◆ GIVEN PROBLEM 1
Please reproduce the passage of the Latin declension thread between "As a matter" and "just a beginner.", inclusive.
◆ GIVEN PROBLEM 2
Answer these questions from the Latin declension thread:
(a) Which table does Cagey say to study for classical Latin?
(b) Between which years were the documents written whose Latin the linked website says it covers?
(c) Within what time did the National Archives hope its change would be visible on its website?

◆ EXTRACTED TEXT
####

# First conjugation a or ae



## Marcius Sanctus

Hi, friends, I am just a new student of this language, and when I began to study the declinations I had a doubt, and if you can help me, I will be grateful.

The first declination says:

*Singular                                           Plural*

_Cart_*a                                                    *_cart_*e*
_Cart_*a                                                    *_cart_*e*
_Cart_*am                                                 *_cart_*as*
_Cart_*e                                                    *_cart_*arum*
_Cart_*e                                                    *_cart_*is*
_Cart_*a                                                    *_cart_*is*


But I also have seen the first conjungation in this way:




*1st    DECLINATION*
F* / a/ae*
SINGULAR
PLURAL
NOMINATIVO
fabul*a*
fabul*ae*
VOCATIVO
fabul*a*
fabul*ae*
ACUSATIVO
fabul*am*
fabul*as*
GENITIVO
fabul*ae*
fabul*arum*
DATIVO
Fabul*ae/e*
fabul*is*
ABLATIVO
fabul*a*
fabul*is*




As a matter of fact, as you can see my doubt is... why there is an *ae* in the second table, instead of *e* showed in the first one? Does this have to do with the pronunciation? It is an *ae *or *e*?

I hope you can understand my English and my doubt in Latin, I am just a beginner.


Thanks a lot.


----------



## Cagey

The second table (fabula) is the one you should study for classical Latin.  

I don't recognize the first one.  Where did you see it?  Please give the name of your source.  It may be the declension for Latin of later period, such as Medieval Latin, or somewhere in the evolution of a modern Romance language.


----------



## Marcius Sanctus

Yes, I think so. I found in this website. 

http://www.nationalarchives.gov.uk/latin/beginners/lesson02/lesson0202.htm


And another thing, as I know that you also study or studied Latin, do you recommend a website for studying Latin? 

Thanks.


----------



## Maioneselover

What you'll learn is Latin with pronununciatio restituta, so the correct table is the second.
In this pronounce, you'll read "rosae" without or with a slight diphtong.
While, the ecclesiastical one is closer to the Italian pronunciation, so I read "rosae" as "rose".
However, we should still write "rosae". It's an error simply.


----------



## CapnPrep

Maioneselover said:


> It's an error simply.


It is not an error; it is a deliberate choice. The (very well-done) website that marcio dos santos linked to identifies itself as "a beginners' guide to the Latin used in documents *between 1086 and 1733*" (emphasis mine). They address the ‹ae›/‹e› issue here:


> The ‘ae’ spelling was used in the Classical period, but later lapsed. It was taken up again in the Tudor and Stuart period.
> Be aware that in documents from the sixteenth and seventeenth centuries,  you will find words that are spelt with an ‘ae’ instead of an ‘e’.
> Remember this when you are using the word list, where ‘ae’ forms are *not* given.


----------



## Kevin Beach

CapnPrep said:


> It is not an error; it is a deliberate choice. The (very well-done) website that marcio dos santos linked to identifies itself as "a beginners' guide to the Latin used in documents *between 1086 and 1733*" (emphasis mine). They address the ‹ae›/‹e› issue here:



Well spotted CapnPrep. The page misled me at first. I have emailed the National Archives suggesting that they make it plain on every page that they are discussing Mediaeval Latin and not Classical Latin. Otherwise, a student landing on any page except the first could be misled into assuming that they can rely on the information for Classical Latin.


----------



## Marcius Sanctus

Thank you all, friends. I really have to be aware of ae and e, I think that for begginners it is confused.

Thank you all.


----------



## Kevin Beach

The Advice and Records Knowledge Editor at National Archives has emailed me to say "Your suggestion that we make it clearer that we are discussing Medieval Latin and not Classical Latin is much appreciated and makes good sense. We intend to make this change and hope that it will be visible on our website within the next seven days".

So Marcio dos Santos' query has resulted in a change to a British government website!


----------

####

◆ STORED RECORDS
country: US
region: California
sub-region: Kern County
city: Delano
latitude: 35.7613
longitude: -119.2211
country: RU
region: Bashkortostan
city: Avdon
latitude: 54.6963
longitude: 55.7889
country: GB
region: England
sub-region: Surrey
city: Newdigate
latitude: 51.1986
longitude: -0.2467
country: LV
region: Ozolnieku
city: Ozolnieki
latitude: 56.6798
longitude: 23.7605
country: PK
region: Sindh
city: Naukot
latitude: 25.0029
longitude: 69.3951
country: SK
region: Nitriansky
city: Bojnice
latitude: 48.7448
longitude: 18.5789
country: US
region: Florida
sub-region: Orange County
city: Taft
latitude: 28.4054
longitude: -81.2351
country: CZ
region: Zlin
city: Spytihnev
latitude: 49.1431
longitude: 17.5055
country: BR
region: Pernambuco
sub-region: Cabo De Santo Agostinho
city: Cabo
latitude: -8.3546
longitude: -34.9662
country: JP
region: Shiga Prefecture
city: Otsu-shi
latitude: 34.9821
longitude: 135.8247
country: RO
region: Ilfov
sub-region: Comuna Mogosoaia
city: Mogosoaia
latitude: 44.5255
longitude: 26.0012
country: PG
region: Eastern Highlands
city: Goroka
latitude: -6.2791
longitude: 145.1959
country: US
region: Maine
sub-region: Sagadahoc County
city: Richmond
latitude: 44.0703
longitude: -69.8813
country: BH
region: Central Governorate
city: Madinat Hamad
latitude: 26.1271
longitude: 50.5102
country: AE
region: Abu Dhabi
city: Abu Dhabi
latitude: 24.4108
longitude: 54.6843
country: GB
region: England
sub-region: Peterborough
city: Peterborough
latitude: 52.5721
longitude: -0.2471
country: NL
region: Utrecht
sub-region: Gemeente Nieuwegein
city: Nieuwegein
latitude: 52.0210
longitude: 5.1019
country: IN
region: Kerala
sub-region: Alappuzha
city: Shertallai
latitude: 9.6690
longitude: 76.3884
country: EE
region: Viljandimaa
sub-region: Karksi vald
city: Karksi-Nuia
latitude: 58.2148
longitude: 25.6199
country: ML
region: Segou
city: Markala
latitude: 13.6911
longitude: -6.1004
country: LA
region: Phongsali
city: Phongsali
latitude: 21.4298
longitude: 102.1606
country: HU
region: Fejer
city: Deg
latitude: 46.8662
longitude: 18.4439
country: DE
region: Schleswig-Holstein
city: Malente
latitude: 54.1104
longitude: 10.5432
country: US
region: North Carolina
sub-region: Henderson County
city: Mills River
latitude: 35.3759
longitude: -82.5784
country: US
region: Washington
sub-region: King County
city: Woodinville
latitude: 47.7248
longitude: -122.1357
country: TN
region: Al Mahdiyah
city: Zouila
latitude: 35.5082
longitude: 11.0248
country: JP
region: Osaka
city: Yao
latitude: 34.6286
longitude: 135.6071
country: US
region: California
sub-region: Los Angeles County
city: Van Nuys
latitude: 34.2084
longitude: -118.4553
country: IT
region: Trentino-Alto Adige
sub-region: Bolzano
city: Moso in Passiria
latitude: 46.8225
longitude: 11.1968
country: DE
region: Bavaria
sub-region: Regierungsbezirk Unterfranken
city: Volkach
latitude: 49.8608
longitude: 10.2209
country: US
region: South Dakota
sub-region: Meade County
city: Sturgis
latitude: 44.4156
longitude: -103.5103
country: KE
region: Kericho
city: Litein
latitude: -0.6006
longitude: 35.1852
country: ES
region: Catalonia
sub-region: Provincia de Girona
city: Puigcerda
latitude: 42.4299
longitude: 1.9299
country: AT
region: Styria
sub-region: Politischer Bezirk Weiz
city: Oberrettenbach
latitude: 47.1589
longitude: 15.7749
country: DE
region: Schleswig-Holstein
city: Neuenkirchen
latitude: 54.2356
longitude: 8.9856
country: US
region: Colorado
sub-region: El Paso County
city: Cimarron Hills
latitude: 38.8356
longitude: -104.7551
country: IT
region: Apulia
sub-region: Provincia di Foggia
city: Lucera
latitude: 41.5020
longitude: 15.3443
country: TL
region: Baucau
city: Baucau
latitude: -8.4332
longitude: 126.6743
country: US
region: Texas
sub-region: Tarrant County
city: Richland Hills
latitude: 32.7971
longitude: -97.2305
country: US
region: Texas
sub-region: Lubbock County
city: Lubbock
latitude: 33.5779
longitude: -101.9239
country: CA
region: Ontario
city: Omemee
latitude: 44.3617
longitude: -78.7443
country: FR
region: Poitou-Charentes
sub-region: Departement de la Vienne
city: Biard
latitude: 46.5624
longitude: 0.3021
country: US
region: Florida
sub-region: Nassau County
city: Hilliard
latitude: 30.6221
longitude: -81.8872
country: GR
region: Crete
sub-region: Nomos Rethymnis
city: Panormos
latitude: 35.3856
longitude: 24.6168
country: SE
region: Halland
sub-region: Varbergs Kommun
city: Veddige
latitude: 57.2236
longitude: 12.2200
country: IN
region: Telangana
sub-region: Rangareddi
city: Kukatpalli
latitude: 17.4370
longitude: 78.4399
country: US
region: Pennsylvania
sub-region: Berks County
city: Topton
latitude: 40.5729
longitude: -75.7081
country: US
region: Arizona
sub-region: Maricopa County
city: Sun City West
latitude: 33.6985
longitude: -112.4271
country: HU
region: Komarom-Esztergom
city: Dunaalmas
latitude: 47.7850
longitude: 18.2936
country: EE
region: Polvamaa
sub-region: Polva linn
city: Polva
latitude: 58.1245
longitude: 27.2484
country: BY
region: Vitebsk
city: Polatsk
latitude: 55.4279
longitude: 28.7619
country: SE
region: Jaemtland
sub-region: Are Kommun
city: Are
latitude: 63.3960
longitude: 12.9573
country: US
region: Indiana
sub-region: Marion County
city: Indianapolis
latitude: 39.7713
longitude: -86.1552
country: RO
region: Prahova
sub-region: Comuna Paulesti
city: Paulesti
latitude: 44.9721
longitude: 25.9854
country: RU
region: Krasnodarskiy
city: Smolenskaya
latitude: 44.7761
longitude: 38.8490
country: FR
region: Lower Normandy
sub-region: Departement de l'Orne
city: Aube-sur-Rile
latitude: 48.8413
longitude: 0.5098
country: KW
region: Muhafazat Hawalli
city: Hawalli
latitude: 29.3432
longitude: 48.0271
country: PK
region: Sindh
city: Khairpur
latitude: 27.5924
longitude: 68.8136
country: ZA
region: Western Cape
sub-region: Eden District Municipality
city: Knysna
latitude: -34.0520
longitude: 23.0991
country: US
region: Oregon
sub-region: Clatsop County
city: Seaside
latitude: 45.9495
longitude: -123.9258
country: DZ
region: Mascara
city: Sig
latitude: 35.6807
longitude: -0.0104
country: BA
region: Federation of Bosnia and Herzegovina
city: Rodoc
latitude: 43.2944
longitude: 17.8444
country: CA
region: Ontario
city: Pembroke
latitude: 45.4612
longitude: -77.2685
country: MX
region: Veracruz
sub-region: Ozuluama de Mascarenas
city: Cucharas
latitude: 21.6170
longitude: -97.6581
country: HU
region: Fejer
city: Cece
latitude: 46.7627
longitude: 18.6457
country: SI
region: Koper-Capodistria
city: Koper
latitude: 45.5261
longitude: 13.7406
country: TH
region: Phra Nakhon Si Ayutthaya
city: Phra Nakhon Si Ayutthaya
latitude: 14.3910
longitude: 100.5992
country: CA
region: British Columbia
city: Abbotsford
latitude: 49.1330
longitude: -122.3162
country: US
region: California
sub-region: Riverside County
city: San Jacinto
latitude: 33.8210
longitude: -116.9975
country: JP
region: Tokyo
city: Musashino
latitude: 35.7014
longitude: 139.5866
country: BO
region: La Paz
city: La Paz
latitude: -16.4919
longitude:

####

◆ FINISHED ANSWER 1
As a matter of fact, as you can see my doubt is... why there is an *ae* in the second table, instead of *e* showed in the first one? Does this have to do with the pronunciation? It is an *ae *or *e*?

I hope you can understand my English and my doubt in Latin, I am just a beginner.

◆ FINISHED ANSWER 2
(a) The second table (fabula).
(b) Between 1086 and 1733.
(c) Within the next seven days.